As observed from the specific eight cases (which contain the four previous ones used in our study) the complexity to distinguish between these classes is relatively higher than that of fewer classes (e.g., four cases). That is why the classification accuracy reported in this study was relatively lower than that of other studies with fewer output classes (≤4). Furthermore, Topalovic et al. used very extensive examinations, such as the diffusing capacity of the lung for carbon monoxide, to obtain more parameters and support the pulmonologist’s decision.

It is also of importance to highlight that the reports in Table 6 have differences in the terms of the ANN specifications (i.e., ANN architecture). Possible specifications, but not limited to, are the number of hidden layers, number of neurons, type of activation function, and the normalization scale of the input data. The distribution of the PFT samples, whether they cover the entire input space or not, also has an important role in enriching the learning process. They all affect the performance of any AI medical decision system. These AI specifications were not reflected in comparison with the literature because this is beyond the purpose of this research work.

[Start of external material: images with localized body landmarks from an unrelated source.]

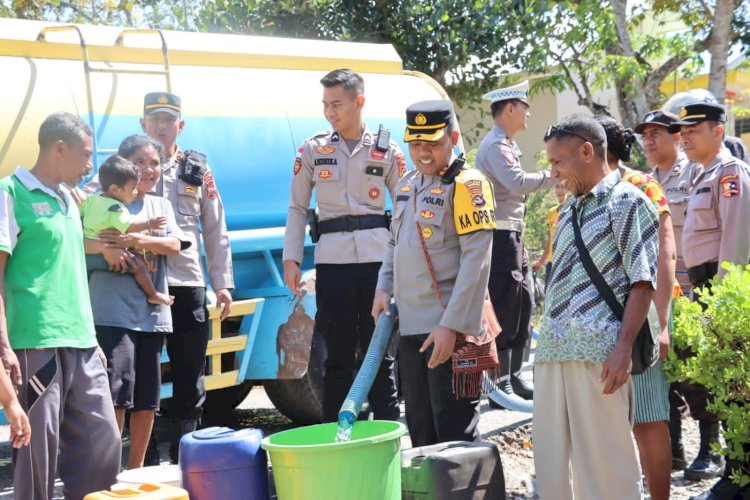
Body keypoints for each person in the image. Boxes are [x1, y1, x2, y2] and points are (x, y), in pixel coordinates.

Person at [533, 114, 659, 500]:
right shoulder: (568, 210)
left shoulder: (630, 202)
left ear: (587, 152)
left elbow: (642, 281)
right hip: (554, 353)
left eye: (557, 162)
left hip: (599, 356)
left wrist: (622, 350)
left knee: (606, 465)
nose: (552, 172)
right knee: (553, 467)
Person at [0, 112, 121, 499]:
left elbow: (69, 271)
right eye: (85, 155)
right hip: (35, 342)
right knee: (36, 456)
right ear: (58, 148)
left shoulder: (70, 199)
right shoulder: (10, 193)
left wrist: (92, 338)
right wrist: (3, 344)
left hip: (83, 342)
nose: (90, 165)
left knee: (103, 444)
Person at [371, 100, 495, 446]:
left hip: (450, 333)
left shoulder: (468, 186)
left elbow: (476, 263)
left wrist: (450, 326)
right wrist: (384, 288)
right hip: (412, 330)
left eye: (433, 144)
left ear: (453, 137)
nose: (423, 153)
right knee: (421, 431)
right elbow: (395, 244)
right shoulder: (408, 185)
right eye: (415, 144)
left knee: (455, 434)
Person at [283, 69, 402, 423]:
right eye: (325, 105)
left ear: (359, 102)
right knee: (336, 355)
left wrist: (401, 265)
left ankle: (389, 430)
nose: (330, 112)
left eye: (337, 104)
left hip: (377, 264)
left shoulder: (387, 150)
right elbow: (297, 207)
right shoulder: (313, 149)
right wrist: (291, 258)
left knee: (379, 352)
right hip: (332, 265)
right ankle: (332, 436)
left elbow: (405, 210)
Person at [138, 91, 235, 462]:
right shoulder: (129, 164)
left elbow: (216, 228)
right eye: (155, 119)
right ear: (142, 124)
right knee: (144, 374)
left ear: (181, 125)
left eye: (168, 120)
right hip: (142, 285)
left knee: (189, 373)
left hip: (187, 284)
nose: (161, 127)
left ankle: (186, 458)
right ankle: (143, 462)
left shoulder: (196, 170)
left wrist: (222, 283)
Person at [84, 136, 190, 470]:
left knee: (147, 398)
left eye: (155, 163)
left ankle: (136, 470)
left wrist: (133, 240)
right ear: (124, 165)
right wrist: (105, 249)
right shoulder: (99, 200)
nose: (149, 170)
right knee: (116, 393)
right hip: (112, 312)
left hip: (152, 314)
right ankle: (107, 471)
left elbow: (175, 245)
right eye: (140, 162)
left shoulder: (160, 206)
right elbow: (78, 242)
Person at [669, 103, 750, 500]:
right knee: (719, 381)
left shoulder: (729, 173)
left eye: (694, 129)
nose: (684, 136)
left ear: (718, 131)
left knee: (734, 385)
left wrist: (721, 299)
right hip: (703, 285)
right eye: (682, 130)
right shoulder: (701, 174)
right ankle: (734, 473)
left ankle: (740, 478)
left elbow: (735, 238)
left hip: (722, 286)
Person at [597, 115, 677, 500]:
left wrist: (660, 323)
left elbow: (665, 254)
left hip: (642, 314)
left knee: (647, 418)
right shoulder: (584, 192)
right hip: (602, 322)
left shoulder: (640, 184)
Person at [475, 80, 555, 405]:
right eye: (524, 107)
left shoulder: (507, 143)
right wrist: (556, 175)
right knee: (507, 302)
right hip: (498, 234)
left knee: (523, 303)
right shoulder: (495, 145)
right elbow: (516, 182)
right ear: (509, 108)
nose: (528, 113)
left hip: (512, 233)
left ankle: (515, 375)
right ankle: (499, 383)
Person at [634, 109, 704, 474]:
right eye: (644, 135)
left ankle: (710, 450)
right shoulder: (644, 181)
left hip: (695, 290)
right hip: (663, 293)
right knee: (666, 374)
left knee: (700, 375)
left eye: (656, 133)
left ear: (677, 136)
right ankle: (674, 450)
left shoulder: (694, 173)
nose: (648, 140)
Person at [81, 155, 173, 306]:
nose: (136, 192)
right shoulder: (116, 208)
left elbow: (79, 211)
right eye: (133, 188)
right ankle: (153, 294)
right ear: (115, 190)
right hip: (107, 256)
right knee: (139, 266)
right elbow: (128, 227)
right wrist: (150, 223)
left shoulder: (92, 199)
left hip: (88, 255)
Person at [532, 182, 569, 281]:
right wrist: (541, 261)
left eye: (564, 187)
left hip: (567, 262)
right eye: (557, 187)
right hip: (552, 262)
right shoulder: (552, 212)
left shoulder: (572, 209)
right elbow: (551, 239)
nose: (560, 190)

However, it is important to indicate that other MLP architecture specifications may further optimize or refine the results; one of which is the assessment of different activation functions that govern ANN outputs. Another factor is the repetition of the experiment using several iterations of the random 75–25% splitting protocol of the dataset, which would ascertain ANN’s performance. Increasing the number of hidden layers is another impact in ANN science; this might improve the classification performance, but it would also increase the training time and the computer capacity requirements. To end, increasing the number of PFT samples, as in reports by Loachimescu et al. [15] and Badnjevic et al. [14], would finalize the merits of using the 23 ERS/ATS respiratory parameters as inputs to the PFT medical decision support system.

5. Conclusions

This paper demonstrated that the 23 ATS/ERS international standard PFT parameters could be used as input for a reliable medical decision support system. A system was proposed using the MLP neural network technique with 13 BP algorithms. It yielded 92–99% and 87–92% accuracy on training and test sets from 201 PFT samples. On the one hand, the results outperformed the PFT built-in diagnostic software. On the other hand, they overlapped with records by other researchers who utilized part of the ATS/ERS parameters. In addition, a slight disparity in accuracy was observed among the BP algorithms for each medical output, indicating that it may be worthwhile to utilize the best BP algorithm for each medical decision.